Prove minimax is unbeatable - and make it snappy!

Using combinatorics and memoization to prove minimax never loses - without it taking all day

Written by: Alex Root-Roatch | Tuesday, June 18, 2024

Writing Code for My Code

Learning how to write tests has been a big learning curve of my apprenticeship, especially since TDD forces me to be able to write a test for something before writing a single line of code. Just when I felt like it was clicking, I was given a new challenge: prove, definitively, that my minimax algorithm for Tic-Tac-Toe was unbeatable. "Unbeatable," of course, means that there is no combination of moves that will result in the AI losing. The only way to truly show that that's true is to feed every possible combination of moves into the AI and show that it never lost.

This was taking tests to a whole new level. In order to do this, not only did I have to write code that would automatically simulate the moves of a human player and the AI's moves throughout a game, I needed to have it play thousands of games back-to-back, repeatedly, until it the AI lost or until all combinations of moves had been exhausted. It felt like having to write a whole other program for my program!

So how did I do it?

Combinatorics, Filters, and Booleans

To start, I needed to figure out every possible combination of nine possible moves, and since order matters here, we're talking permutations. Nine permute nine is nine factorial (9!), or 362,880. Thankfully, there's a library called Clojure.math.combinatorics that can be imported that provides combinatorics functions, so it was a simple matter of adding the library to my project.clj dependencies and typing (combo/permutations [1 2 3 4 5 6 7 8 9]).

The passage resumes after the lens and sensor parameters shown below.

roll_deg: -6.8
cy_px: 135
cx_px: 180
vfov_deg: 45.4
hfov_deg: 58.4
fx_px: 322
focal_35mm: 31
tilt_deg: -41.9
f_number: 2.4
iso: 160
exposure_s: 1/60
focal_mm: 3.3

There's no way we need all of those results though. For one, the first player will never play more than five moves, so I mapped across the results of the permutations and dropped the last four numbers from each.

Next, I could easily figure out what our AI's first move is going to be for every one of the human's first moves, so I created a function to use as a filter predicate that would remove all of these possibilities. For example, if the human plays a corner, the AI will pick the center square, so I could throw away any collections that start with one, three, seven, or nine, and also contain a five.

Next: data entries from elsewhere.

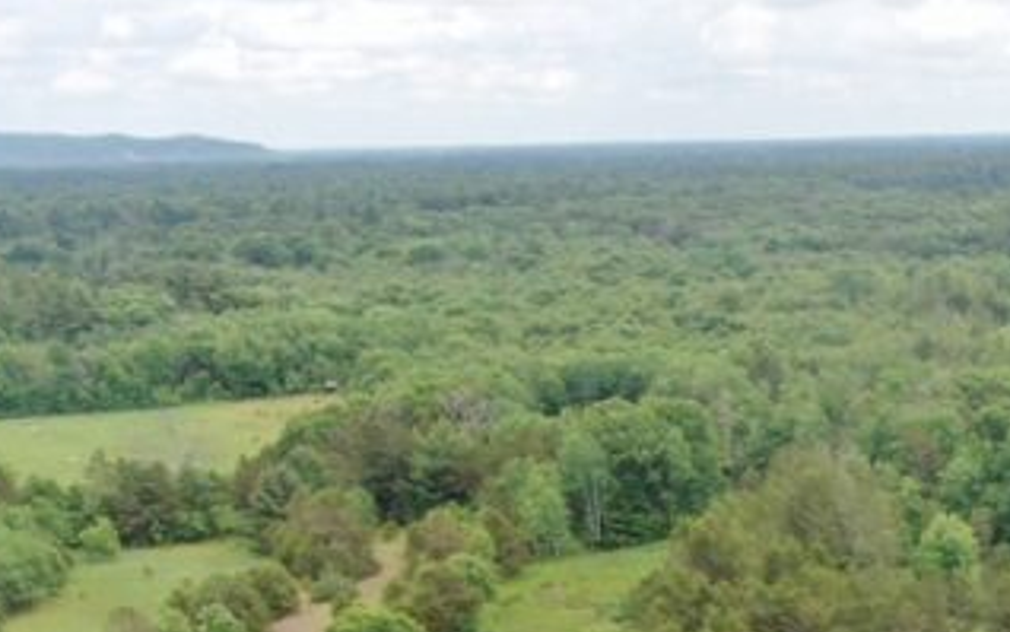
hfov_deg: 21.8
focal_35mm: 82
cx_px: 1429
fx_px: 2258
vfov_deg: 14.8
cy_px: 937
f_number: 2.8
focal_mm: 4.39
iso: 100
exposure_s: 1/640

At this point, there's a high likelihood of duplicates. In fact, the first time I ran this, the first 20 games were the exact same five moves. To eliminate duplicates, I simply turned the resulting collection into a set.

After all was said and done, the number of possible games was decreased from 362,880 to 7,650. That's ~98% smaller!

Then, I had a function called unbeatable? that initialized a binding lost? with a value of false, fed each collection of five moves into a game play loop, and updated the value of lost? with true and exited in the event that X won any of the games. If X ever won or if it went through every single combination without losing, it returned the value (not lost?). The reason for the not operation is so if the AI never lost, in which case lost? would be false, the return value of unbeatable? would be true.

Please Stand By...

Great! Now with that all written, I could write a test and prove once and for all that my minimax was unbeatable! Eagerly, I wrote:

(it "wins or ties every possible game"
    (should= true (unbeatable?)))

Then I hit enter and glued my eyes to the terminal.

And I saw it running, at a speed of about two games per second. At that rate, it was going to take just over an hour to run the test!

After seeking some advice to if it was normal for this to take so long, I was educated on the magic of...

Memoization

The main thing slowing down my test, I suspected, was the amount of recursion the minimax algorithm was doing to determine it's first move every game, as there are a lot of possibilities for minimax to evaluate before it backtracks and plays the best move. That's where memoization comes in.

Memoization is essentially caching the results of a function in relation to the inputs given to that function. So say, for example, there were multiple games where the first move played against the AI was the top left corner. All the recursion that the algorithm does to calculate that the best move after that is the center square is then cached in memory. Then, the next time the function receives that input it doesn't need to run the calculation; it simply returns the cached result.

When I memoized find-best-move, the parent function that calls minimax, it dropped that over-an-hour-long test down to ~16 seconds. Further memoizing the max-move and min-move portions of minimax dropped the results down yet again to a speedy ~6.5 seconds!